There's two ways, I could sweat and try to figure out how to make it through terraform or simply follow the provider's documentation and make it work. It was a tough decision to make since I wanted to make it is pretty and well done as possible since I don't have a deadline or anything, I have time, but, my motivation is not infinite, this project is for kubernetes, so, as for now (probably for ever) I will give you the steps to create a template manually and just use it on the module.
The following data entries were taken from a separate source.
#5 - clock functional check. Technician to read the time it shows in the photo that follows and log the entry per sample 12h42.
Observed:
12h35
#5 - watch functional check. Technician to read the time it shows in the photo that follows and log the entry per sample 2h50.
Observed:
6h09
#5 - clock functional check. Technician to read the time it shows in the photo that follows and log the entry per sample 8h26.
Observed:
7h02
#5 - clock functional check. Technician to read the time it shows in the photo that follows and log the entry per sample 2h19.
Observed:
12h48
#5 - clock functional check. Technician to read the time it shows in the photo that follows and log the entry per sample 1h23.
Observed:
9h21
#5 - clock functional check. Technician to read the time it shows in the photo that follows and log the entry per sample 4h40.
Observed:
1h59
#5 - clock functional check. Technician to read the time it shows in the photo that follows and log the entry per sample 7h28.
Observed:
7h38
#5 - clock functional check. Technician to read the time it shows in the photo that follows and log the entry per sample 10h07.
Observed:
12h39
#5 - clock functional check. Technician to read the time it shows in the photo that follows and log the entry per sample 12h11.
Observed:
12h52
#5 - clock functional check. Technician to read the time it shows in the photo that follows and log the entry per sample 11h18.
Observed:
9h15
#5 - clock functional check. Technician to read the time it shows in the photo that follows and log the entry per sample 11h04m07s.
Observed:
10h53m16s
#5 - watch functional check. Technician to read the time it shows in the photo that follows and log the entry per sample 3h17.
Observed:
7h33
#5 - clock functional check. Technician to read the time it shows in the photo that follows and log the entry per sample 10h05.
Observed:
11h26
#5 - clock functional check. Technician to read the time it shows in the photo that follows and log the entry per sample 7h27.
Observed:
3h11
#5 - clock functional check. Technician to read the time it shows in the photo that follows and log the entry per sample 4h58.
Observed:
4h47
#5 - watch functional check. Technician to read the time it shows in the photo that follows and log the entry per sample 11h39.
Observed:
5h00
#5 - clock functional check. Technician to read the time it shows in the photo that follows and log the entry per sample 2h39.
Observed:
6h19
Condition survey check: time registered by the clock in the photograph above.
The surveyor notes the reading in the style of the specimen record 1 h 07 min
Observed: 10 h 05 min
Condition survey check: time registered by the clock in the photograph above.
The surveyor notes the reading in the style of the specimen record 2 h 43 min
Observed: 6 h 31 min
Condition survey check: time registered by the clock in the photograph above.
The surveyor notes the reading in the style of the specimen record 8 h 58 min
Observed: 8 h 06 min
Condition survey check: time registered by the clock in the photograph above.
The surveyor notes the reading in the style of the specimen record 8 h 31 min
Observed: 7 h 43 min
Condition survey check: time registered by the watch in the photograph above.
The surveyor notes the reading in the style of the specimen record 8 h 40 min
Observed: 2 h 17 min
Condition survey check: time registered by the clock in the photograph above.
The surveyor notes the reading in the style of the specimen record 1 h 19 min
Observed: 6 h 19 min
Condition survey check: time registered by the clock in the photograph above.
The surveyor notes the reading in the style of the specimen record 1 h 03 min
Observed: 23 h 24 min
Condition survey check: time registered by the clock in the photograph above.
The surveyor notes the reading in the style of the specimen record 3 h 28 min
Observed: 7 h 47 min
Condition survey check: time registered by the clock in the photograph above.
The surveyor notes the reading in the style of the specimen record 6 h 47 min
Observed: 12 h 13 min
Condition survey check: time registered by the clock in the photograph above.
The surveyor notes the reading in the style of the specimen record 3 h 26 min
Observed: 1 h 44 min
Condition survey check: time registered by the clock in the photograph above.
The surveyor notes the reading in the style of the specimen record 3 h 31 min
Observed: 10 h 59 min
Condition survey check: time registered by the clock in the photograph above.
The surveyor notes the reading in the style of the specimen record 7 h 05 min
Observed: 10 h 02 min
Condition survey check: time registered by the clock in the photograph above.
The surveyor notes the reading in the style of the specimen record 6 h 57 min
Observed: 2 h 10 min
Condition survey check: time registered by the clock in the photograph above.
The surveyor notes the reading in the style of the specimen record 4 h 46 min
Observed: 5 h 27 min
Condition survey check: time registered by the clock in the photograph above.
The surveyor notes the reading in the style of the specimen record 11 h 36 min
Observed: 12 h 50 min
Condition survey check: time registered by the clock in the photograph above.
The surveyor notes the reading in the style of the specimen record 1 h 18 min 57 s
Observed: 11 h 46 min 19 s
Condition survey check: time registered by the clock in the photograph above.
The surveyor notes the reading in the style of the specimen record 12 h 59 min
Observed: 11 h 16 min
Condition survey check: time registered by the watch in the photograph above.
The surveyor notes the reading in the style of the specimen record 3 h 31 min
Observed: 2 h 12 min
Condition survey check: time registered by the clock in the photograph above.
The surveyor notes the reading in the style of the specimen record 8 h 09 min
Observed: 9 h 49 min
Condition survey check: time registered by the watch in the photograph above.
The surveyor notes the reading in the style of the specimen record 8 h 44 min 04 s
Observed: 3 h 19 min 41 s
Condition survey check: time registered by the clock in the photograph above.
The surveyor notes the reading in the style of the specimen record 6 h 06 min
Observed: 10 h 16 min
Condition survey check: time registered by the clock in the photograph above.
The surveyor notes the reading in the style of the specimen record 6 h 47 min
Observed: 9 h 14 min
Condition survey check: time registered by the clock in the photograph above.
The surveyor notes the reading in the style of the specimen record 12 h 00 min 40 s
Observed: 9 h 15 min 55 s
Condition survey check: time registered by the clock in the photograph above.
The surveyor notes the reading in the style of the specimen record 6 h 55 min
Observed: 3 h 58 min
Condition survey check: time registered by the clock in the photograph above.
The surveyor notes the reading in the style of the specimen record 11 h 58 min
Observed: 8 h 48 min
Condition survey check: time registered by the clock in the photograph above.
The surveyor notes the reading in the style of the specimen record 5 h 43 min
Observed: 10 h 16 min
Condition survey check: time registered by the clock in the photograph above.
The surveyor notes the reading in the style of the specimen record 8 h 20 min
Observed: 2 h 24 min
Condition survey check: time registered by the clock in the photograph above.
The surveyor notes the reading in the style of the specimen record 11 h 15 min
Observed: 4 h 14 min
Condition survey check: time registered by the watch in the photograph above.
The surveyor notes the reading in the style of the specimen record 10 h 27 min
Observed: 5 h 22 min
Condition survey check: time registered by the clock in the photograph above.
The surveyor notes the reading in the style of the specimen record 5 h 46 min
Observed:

wget https://dl.rockylinux.org/pub/rocky/10/images/x86_64/Rocky-10-GenericCloud-Base.latest.x86_64.qcow2
qm create 9000 --name rocky10-cloudinit
qm set 9000 --scsi0 local-lvm:0,import-from=/root/Rocky-10-GenericCloud-Base.latest.x86_64.qcow2
qm template 9000
You will also need a snippet to ensure that qemu guest agent is installed, the deploy will hang otherwise:
mkdir /var/lib/vz/snippets
tee /var/lib/vz/snippets/qemu-guest-agent.yml <<EOF
#cloud-config
runcmd:
- dnf update
- dnf install -y qemu-guest-agent
- systemctl start qemu-guest-agent
EOF
The module¶
I am not the most experienced Terraform user ever, but at least what I think works best for me is to plan how I want to use the module and then work my way into make it work like that, so, for that, this is how I planned that I want it to be used:
module "k8s_custom" {
source = "./modules/k8s-cluster"
proxmox_host = "192.168.1.100"
proxmox_node = "pve"
template_name = "rocky10-cloudinit"
cluster_name = "dev"
# SSH global (default)
ssh_user = "kubernetes"
ssh_keys = file("~/.ssh/id_rsa.pub")
nodes = {
control_plane = {
vmid = 201
cores = 2
memory = 4096
ip = "192.168.1.10"
role = "control_plane"
ssh_user = "admin" # Override the global var
ssh_keys = file("~/.ssh/admin.pub")
}
worker1 = {
vmid = 202
cores = 2
memory = 2048
ip = "192.168.1.11"
role = "worker"
# Uses global ssh_user and ssh keys
}
}
network_gateway = "192.168.1.1"
network_cidr = 24
}
Ansible¶
By default, the inventory.ini is generated automatically using the ip and role declared in the nodes section, by default it assumes you cloned the ktsw repo and writes it on: ${path.root}/../ansible/inventory.ini. To overwrite this path just use the variable ansible_inventory_path in the module.
The module automatically adds and updates (in case you re-use an ip) the host keys to your known_hosts so that shouldn't be a problem.
Note: I had to use the cluster cidr 11.0.0.0/16 and the service cidr as 11.1.0.0/16 because the default 10.0.0.0/8 clashes with my private network.